== Texte extrait ==
J'ai un ami qui réside à la campagne, aux confins d'un village sis dans les Ardennes. Sa maison, en vieilles pierres, est dotée d'un grand jardin, en partie potager, et il a quelques animaux domestiques qui se promènent de ci, de là, profitant du soleil, quand il y en a: une douzaine de poules, un coq qui va avec, quelques canards et, dans un clapier aux portes solides, un lapin soigneusement séparé de ses deux compagnes lapines.
C'est ici que le problème commence.
Les deux lapines sont, respectivement, blanche et brune. Le lapin est gris, non castré et, quand on lui en donne l'occasion, exprime un tempérament de feu, un appétit sexuel féroce, digne de le mettre, comme acteur principal, dans un film olé olé.
Mon ami, plutôt que de suivre l'aimable tradition campagnarde de nommer ces trois charmantes bestioles, "Blanchette", "Brunette" et "Couilles sur pattes" (ou quelque chose d'avoisinant), a trouvé spirituel de les appeler, "Mittérande", "Pingeotte" et, pour le mâle, vous l'aurez deviné: "François".
Les lapereaux qui font les portées, quelques soient leur nombre et leur sexe, sont invariablement nommés "Mazarine". Mais comme ils ne se font jamais de vieux os (il les distribue à qui n'en veut, dans le village), ils semblent rester assez indifférents à cette manière collective de les nommer.

== Données présentées ==
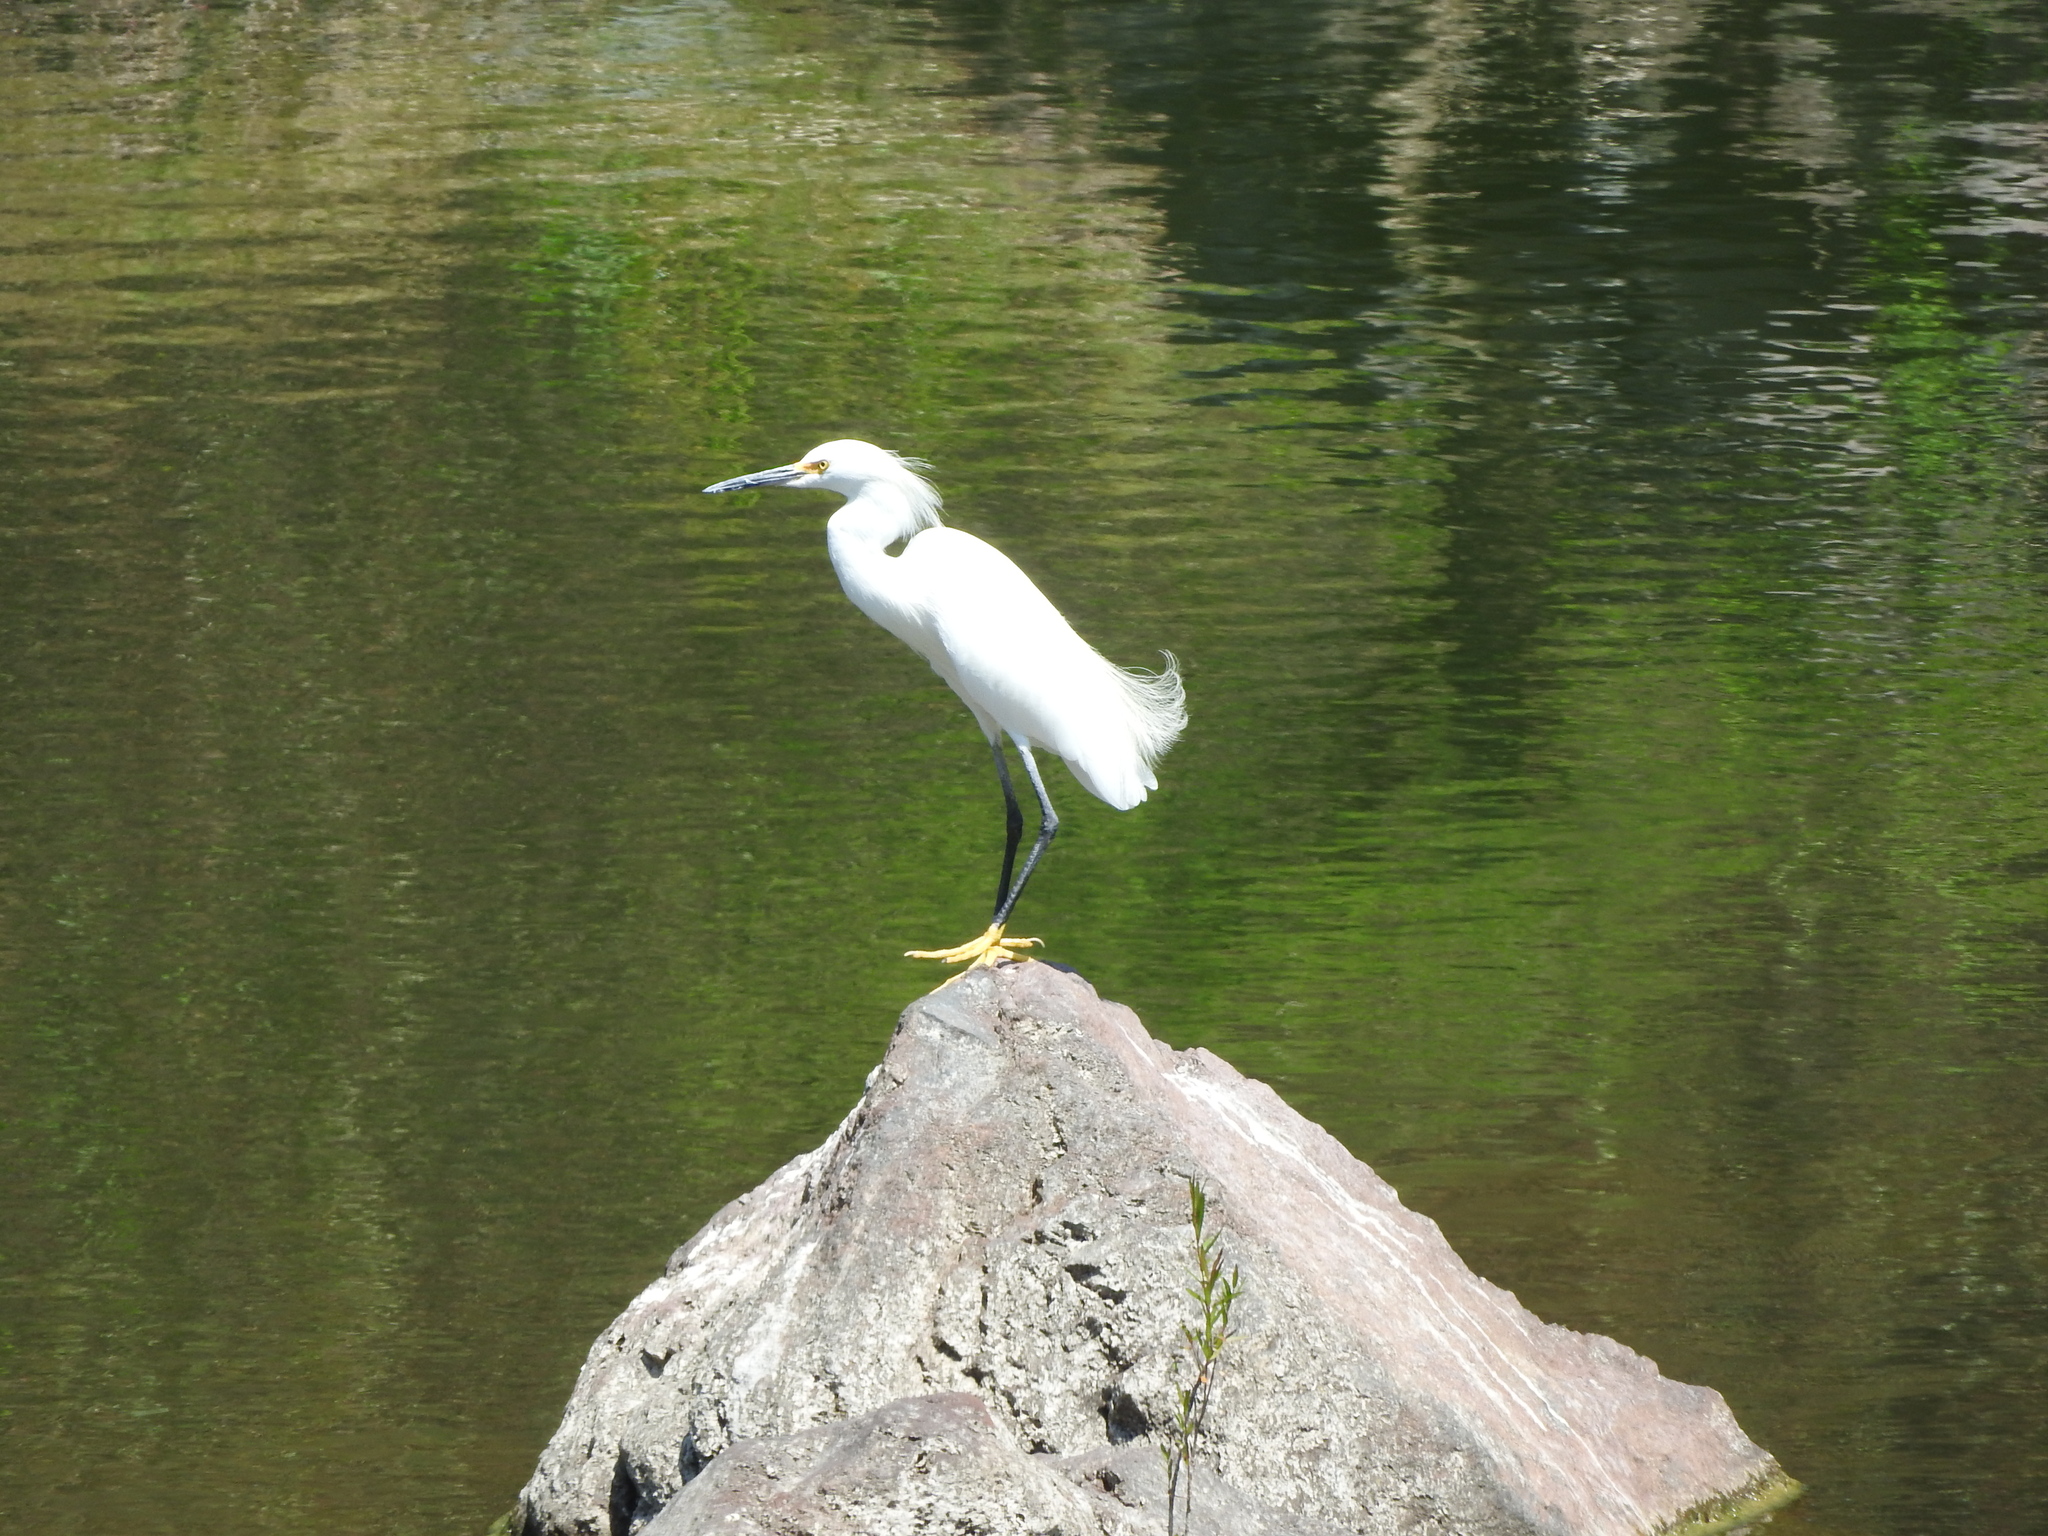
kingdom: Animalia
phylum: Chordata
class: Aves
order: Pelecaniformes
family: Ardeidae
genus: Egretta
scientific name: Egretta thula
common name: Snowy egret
---
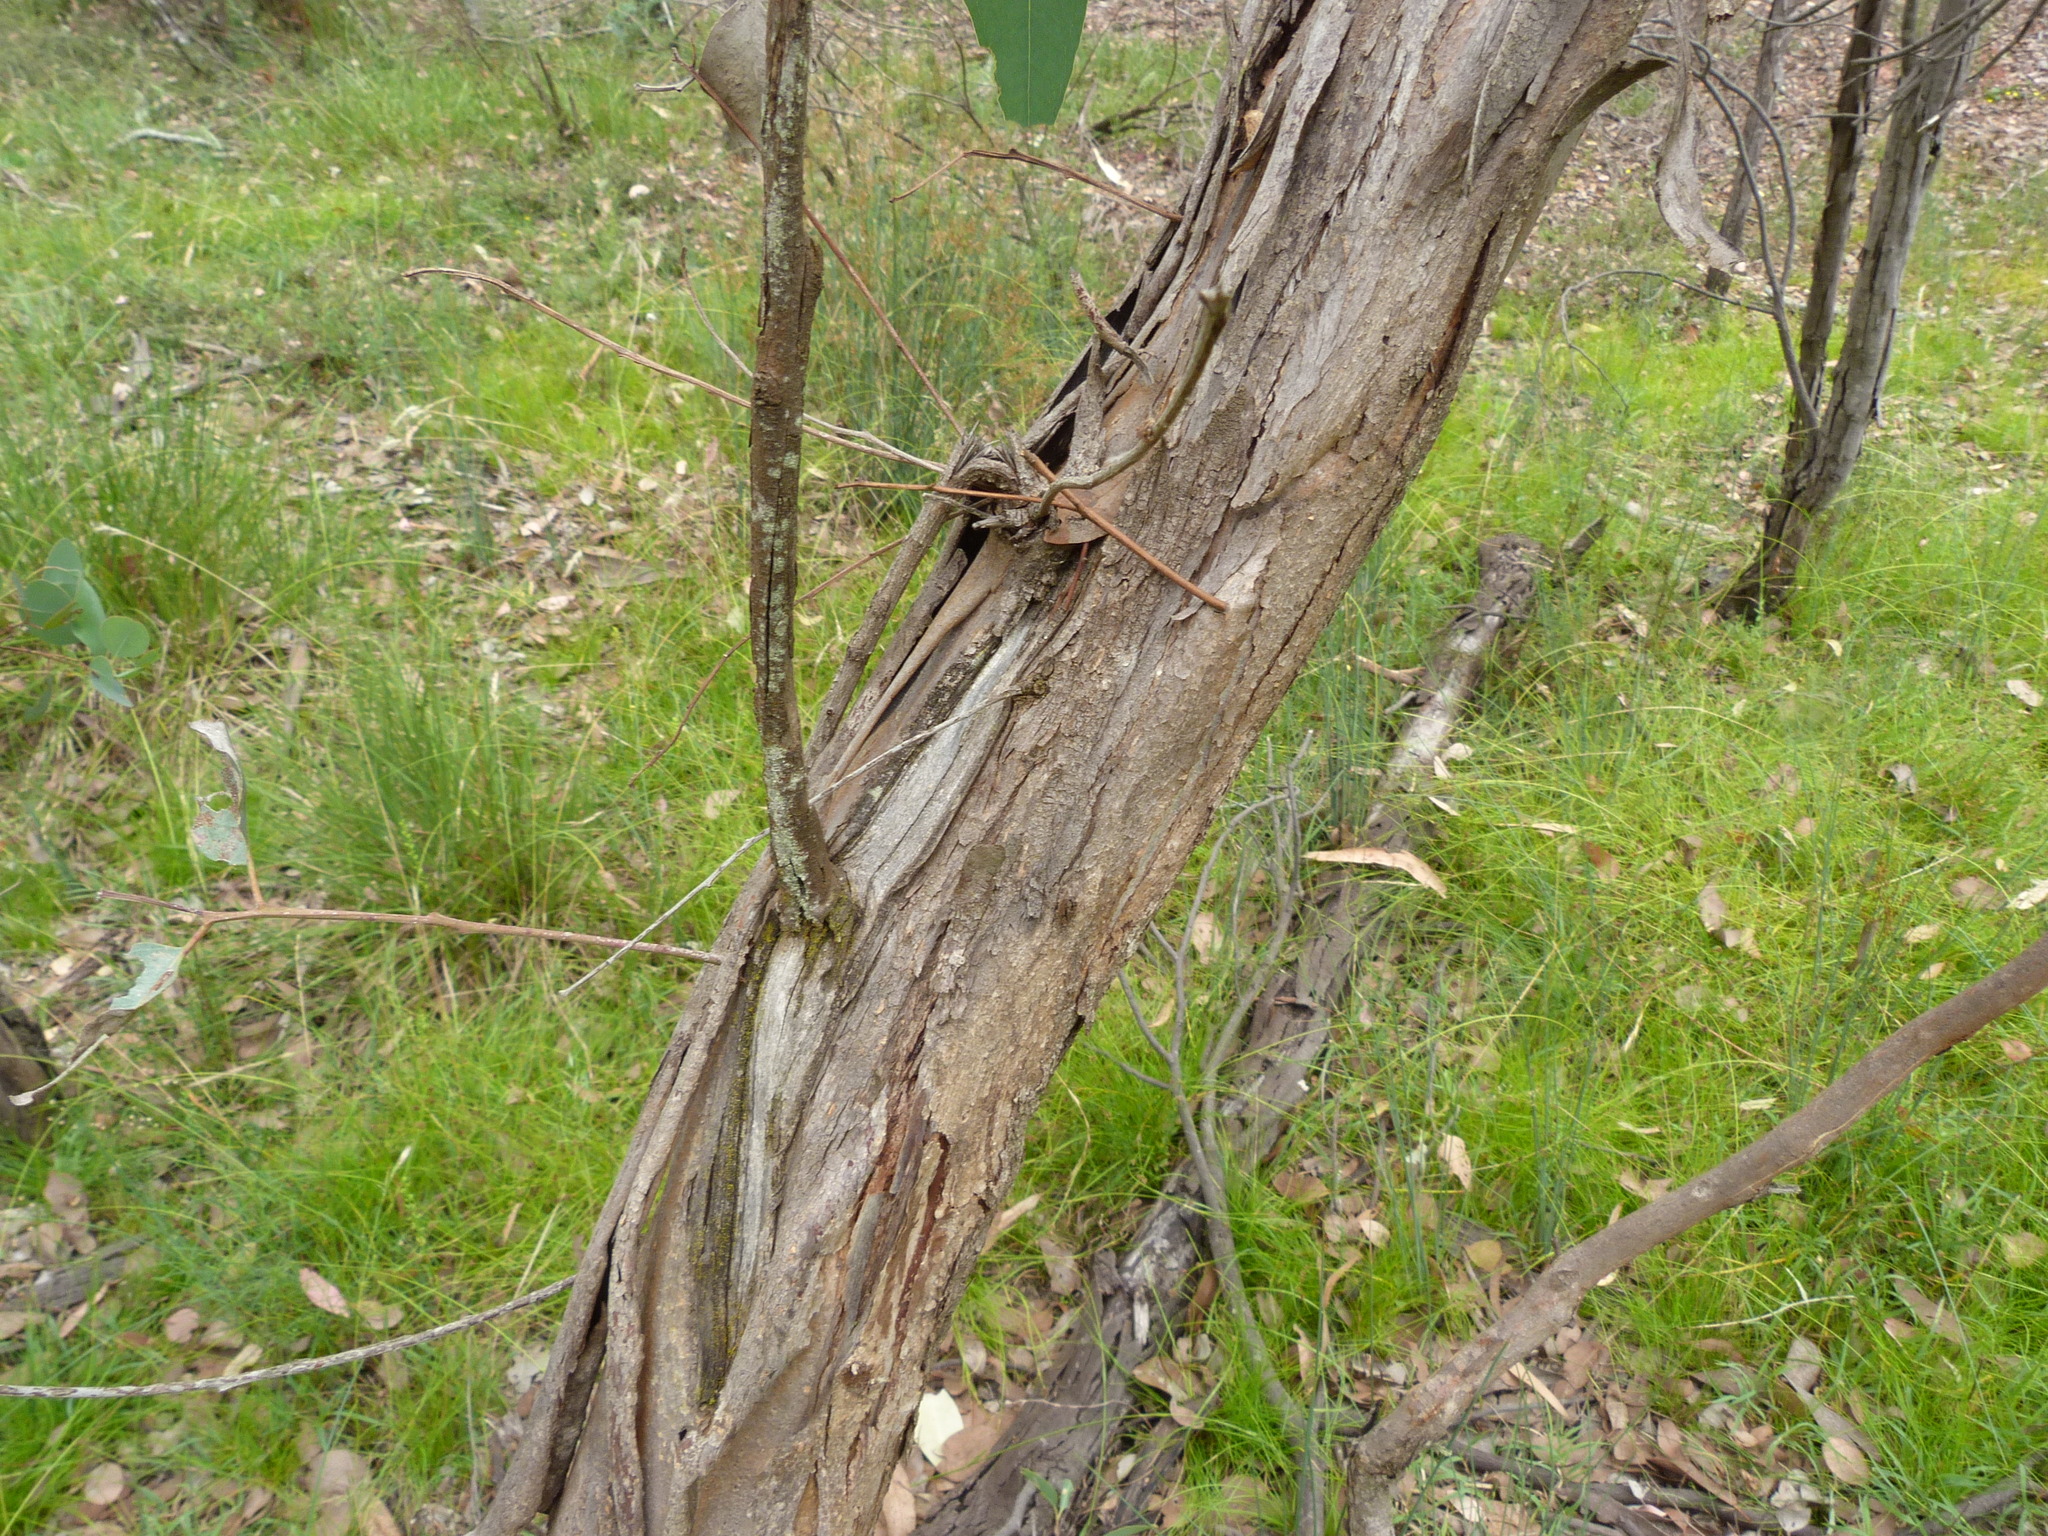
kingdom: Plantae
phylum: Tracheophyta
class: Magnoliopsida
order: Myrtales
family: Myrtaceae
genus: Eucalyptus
==
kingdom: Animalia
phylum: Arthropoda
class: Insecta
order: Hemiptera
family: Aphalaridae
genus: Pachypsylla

== Travail à faire ==
1. Recopiez le passage du récit sur les lapins commençant par « Les deux lapines » et se terminant par « film olé olé. ».
2. Dans le récit sur les lapins, relevez tous les noms que l'ami donne réellement à ses lapins et à leurs petits.
3. Reprenez le récit sur les lapins là où il s'arrête et poursuivez-le.
Les enregistrements ont une origine différente de celle du récit sur les lapins.

== Réponses par numéro ==
1.
Les deux lapines sont, respectivement, blanche et brune. Le lapin est gris, non castré et, quand on lui en donne l'occasion, exprime un tempérament de feu, un appétit sexuel féroce, digne de le mettre, comme acteur principal, dans un film olé olé.

2. Mittérande, Pingeotte, François, Mazarine

3.
Or, le maire du riant village dont je parlais plus haut, est un militant socialiste obtus, comme on en faisait que dans les films de Don Camillo (il est instituteur, ce maire, c'est tout dire) et sa rage ne connait plus de bornes, depuis qu'il a appris la plaisante manière dont mon ami nomme ses lapins. Il a envoyé à plusieurs reprises le garde champètre, dans le but évident de l'intimider (mon ami donc), sans résultat probant, sinon de pousser mon ami à crier les noms des trois bestiaux encore plus fort.
Le maire lui fait maintenant envoyer du papier timbré et menace de le traîner en justice pour offense au chef de l'Etat.
Mon ami répond que feu le président Mitterand n'est plus chef de l'Etat depuis belle lurette, et qu'il peut nommer ses animaux comme il le veut.
Avant que cette affaire aille jusqu'aux assises, ou pire; qui a raison? Le maire, ou mon ami?
Merci pour vos promptes réponses, vu que mon ami, fort remonté contre le Parti Socialiste, en général, et le maire de son village, en particulier, médite de changer le nom de sa chèvre, une adorable biquette bicolore qui mange tout, tout, tout, de Coralie (c'est ainsi qu'elle est appelée à ce jour) en Ségolène.